• **Goal of the exercise**:
When the string "schreiben" is part of a line below, that line should be copied.

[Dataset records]

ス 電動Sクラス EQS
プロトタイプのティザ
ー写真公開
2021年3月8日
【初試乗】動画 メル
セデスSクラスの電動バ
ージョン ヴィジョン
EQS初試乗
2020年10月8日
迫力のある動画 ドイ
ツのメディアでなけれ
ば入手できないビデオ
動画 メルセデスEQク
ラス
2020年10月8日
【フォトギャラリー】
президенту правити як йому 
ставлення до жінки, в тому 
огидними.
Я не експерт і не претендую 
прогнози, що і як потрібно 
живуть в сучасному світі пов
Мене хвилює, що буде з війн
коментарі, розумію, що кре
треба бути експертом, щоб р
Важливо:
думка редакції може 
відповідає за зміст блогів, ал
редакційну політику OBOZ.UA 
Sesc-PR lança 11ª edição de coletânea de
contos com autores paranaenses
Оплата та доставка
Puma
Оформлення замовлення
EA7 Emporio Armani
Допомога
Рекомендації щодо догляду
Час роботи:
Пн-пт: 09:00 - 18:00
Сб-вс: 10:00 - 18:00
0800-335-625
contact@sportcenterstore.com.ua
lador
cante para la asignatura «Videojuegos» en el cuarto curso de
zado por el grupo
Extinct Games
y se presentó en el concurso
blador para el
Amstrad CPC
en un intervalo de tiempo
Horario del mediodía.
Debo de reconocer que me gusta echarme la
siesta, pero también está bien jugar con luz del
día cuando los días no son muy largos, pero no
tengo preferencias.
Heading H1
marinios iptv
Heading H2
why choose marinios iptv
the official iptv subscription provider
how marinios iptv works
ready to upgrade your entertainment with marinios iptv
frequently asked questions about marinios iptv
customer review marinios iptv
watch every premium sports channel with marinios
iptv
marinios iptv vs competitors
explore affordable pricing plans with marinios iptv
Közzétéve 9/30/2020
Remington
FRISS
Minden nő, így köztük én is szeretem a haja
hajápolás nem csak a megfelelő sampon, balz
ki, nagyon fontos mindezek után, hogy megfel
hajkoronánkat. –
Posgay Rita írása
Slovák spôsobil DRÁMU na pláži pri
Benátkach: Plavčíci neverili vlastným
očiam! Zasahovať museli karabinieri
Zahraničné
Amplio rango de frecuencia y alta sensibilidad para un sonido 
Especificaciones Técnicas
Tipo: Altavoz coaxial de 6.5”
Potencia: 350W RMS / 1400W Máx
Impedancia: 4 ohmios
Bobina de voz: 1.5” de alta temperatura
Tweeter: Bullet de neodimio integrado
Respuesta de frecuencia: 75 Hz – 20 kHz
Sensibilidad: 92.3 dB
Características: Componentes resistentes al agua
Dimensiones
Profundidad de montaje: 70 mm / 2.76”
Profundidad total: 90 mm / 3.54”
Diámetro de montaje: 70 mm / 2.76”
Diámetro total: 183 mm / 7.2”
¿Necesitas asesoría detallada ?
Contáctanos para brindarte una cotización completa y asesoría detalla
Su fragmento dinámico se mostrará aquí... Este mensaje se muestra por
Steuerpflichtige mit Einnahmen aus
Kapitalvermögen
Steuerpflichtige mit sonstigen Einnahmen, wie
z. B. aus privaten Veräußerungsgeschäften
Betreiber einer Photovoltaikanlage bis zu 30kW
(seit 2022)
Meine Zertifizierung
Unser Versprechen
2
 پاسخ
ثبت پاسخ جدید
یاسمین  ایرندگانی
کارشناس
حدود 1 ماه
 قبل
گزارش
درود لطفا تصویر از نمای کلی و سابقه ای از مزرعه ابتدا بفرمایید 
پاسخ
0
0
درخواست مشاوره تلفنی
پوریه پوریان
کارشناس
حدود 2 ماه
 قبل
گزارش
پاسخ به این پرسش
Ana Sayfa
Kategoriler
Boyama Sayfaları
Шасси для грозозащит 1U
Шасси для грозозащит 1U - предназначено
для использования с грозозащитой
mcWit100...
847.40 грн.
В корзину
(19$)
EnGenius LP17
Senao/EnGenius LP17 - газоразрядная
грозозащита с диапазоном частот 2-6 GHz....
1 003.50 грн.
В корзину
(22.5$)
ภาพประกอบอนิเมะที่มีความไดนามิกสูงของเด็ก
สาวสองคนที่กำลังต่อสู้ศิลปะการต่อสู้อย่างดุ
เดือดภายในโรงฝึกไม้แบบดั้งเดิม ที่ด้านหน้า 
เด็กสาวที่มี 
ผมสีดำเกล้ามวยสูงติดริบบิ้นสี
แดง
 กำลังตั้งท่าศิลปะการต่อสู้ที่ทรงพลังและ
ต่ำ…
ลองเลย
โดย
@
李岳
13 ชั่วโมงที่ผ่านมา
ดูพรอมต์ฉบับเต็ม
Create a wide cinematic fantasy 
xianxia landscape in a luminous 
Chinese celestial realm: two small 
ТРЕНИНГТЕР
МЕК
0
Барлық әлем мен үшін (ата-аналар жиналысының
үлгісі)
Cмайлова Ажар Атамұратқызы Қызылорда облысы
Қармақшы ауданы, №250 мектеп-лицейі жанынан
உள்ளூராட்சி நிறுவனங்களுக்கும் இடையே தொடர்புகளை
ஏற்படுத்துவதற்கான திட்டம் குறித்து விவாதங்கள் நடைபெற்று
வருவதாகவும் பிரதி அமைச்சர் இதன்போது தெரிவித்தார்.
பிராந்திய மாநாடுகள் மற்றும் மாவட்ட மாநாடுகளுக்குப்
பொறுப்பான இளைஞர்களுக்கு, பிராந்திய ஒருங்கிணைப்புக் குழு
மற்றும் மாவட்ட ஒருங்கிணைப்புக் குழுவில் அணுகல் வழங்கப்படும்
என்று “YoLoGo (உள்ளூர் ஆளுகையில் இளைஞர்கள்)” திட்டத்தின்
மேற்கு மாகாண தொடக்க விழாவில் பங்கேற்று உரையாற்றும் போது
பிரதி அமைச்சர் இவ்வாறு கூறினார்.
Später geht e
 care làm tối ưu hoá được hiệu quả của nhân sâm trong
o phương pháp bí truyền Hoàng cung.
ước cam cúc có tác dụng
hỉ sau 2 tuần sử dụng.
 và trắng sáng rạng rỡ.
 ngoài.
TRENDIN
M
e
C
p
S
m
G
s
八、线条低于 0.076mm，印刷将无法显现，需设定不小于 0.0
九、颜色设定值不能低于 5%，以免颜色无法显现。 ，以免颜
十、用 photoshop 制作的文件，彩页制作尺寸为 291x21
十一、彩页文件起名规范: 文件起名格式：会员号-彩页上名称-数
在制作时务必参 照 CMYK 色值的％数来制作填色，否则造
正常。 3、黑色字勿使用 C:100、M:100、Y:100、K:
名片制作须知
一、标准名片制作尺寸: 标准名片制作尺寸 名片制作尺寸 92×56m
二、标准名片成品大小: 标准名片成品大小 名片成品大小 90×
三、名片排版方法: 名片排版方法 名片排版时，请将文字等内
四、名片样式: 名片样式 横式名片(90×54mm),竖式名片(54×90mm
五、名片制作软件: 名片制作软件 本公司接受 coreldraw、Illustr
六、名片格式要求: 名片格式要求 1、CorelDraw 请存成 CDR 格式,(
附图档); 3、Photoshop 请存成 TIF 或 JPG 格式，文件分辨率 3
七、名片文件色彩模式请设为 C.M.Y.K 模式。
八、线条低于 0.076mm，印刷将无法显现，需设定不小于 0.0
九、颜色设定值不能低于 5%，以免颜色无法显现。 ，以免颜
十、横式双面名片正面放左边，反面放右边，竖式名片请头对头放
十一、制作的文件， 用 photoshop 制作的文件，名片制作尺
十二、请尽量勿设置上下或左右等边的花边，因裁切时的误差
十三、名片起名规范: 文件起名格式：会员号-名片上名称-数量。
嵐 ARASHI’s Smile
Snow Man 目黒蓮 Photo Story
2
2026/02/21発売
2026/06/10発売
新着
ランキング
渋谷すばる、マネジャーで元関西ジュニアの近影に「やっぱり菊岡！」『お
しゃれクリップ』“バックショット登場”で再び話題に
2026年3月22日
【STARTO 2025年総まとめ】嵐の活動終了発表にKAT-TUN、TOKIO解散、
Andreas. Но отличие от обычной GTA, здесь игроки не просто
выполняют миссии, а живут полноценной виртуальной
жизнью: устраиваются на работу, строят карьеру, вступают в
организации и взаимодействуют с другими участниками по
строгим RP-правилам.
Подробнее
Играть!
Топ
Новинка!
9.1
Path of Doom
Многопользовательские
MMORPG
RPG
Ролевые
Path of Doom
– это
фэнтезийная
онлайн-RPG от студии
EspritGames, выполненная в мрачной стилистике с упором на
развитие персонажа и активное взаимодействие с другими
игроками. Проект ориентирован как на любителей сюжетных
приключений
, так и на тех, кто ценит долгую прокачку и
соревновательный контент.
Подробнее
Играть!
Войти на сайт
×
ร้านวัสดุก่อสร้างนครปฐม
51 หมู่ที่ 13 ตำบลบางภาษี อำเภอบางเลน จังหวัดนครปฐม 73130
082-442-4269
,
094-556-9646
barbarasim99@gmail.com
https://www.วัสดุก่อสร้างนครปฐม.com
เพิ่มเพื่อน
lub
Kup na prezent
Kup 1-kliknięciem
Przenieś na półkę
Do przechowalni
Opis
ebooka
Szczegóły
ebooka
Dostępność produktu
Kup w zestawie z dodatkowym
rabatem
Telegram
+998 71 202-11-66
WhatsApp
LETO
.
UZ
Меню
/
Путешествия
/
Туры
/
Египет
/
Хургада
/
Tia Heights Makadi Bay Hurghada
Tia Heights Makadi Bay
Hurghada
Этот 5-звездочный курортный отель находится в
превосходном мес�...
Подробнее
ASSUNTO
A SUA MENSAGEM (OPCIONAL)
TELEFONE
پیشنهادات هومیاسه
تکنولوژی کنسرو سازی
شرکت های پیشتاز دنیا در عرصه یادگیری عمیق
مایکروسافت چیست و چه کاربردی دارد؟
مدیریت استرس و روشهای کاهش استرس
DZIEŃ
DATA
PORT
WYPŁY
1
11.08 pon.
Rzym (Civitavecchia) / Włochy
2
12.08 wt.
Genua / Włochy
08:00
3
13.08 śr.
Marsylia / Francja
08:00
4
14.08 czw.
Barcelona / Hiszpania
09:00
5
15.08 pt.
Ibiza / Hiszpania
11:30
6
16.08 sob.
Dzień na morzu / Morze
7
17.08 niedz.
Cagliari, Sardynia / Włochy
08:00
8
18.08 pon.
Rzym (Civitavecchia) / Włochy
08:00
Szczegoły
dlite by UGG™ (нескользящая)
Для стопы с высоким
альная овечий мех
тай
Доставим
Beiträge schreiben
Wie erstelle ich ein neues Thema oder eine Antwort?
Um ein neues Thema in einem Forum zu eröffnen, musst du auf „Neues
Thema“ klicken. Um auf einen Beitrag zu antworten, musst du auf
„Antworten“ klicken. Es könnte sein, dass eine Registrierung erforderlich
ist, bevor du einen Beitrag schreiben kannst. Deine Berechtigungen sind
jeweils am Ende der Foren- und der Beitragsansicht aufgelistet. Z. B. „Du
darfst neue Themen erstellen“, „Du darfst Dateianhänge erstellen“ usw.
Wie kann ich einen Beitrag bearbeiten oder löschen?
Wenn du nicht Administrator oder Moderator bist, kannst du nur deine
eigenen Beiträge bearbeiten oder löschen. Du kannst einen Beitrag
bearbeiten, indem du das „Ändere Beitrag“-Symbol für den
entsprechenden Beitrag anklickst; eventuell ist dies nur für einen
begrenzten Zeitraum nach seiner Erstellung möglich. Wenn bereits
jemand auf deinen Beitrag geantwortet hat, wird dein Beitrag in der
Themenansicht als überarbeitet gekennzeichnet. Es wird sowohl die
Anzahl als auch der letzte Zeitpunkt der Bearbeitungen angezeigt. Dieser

• **Result for this exercise**:
Beiträge schreiben
ist, bevor du einen Beitrag schreiben kannst. Deine Berechtigungen sind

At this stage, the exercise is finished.